___ SELECTED TEXT
"... in sickness and in health ..."

Dave and I recently celebrated our 30th wedding anniversary.  Yes, really – 30 years!  This milestone has given cause to reflect on the vows we made so many years ago, and the promise “to have and to hold from this day forward, for better, for worse, for richer, for poorer, in sickness and in health, to love and to cherish, till death us do part”.  Well, the time has come to put those vows into high-octane overdrive practice.

Envious that I was getting all the limelight with my own health crisis over the past 2.5 years, Dave has decided to jump on the chronically ill bandwagon with his own issue: interstitial lung disease (ILD).  Gitty up!

All joking aside, this really, really sucks!  We literally just got our lives back on track and now the carpet has been pulled out from under our feet again.  Unlike breast cancer (which can be beaten down and forced into remission, never to return if you are lucky), interstitial lung disease is a chronic condition that has no cure.  The best that we can hope for is a treatment plan that will halt, or significantly reduce, the progression of the disease. In other words, Dave will never be better than what he is today. He has moderate to severe scarring in his lungs, which is irreversible.  He has trouble breathing any time he moves, he is constantly fatigued, and his body is not getting enough oxygen or expelling enough CO2.  Dave has gone through several tests and imaging, which has ruled out several things, and now we are waiting for a referral to a thoracic surgeon for a lung biopsy.  This will definitively provide some information on what type of ILD Dave has (like cancer, ILD is a catch-all for any one of 200+ diseases).  Until the biopsy is done, his medical team won’t know what direction they need to go in terms of a treatment plan.  So, we are playing the excruciating waiting game. In the meantime, Dave has started on supplemental oxygen and he will likely have to carry around his new girlfriend, not-so-affectionately name Flo, for the rest of his life.
______
* **TASK STATEMENT**:
Reproduce the passage of the anniversary post from "Envious that I" up to and including "(ILD).  Gitty up!", word for word.
___ RECORDED INFORMATION
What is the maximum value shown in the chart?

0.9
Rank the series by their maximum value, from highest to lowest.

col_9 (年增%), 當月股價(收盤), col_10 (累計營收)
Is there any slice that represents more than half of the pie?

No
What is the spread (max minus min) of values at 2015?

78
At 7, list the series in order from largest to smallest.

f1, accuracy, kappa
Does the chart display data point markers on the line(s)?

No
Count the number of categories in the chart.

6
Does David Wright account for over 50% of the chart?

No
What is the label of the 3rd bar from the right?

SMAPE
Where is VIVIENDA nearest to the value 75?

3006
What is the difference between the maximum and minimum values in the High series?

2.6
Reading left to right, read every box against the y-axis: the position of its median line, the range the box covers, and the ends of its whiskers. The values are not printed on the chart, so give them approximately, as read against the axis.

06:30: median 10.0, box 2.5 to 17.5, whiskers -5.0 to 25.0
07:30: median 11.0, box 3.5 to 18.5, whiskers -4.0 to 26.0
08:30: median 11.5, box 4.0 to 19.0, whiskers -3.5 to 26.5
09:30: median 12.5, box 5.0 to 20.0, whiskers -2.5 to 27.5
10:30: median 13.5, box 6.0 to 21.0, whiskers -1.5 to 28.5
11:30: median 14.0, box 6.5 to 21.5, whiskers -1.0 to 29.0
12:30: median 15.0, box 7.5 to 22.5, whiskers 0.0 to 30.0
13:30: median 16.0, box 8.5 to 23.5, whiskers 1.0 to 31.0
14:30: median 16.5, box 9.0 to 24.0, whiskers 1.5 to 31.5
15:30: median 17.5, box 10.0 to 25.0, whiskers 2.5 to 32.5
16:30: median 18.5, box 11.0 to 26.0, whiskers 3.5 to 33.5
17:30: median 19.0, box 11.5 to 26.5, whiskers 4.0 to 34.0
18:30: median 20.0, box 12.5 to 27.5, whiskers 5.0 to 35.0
______
* **EXPECTED ANSWER**:
Envious that I was getting all the limelight with my own health crisis over the past 2.5 years, Dave has decided to jump on the chronically ill bandwagon with his own issue: interstitial lung disease (ILD).  Gitty up!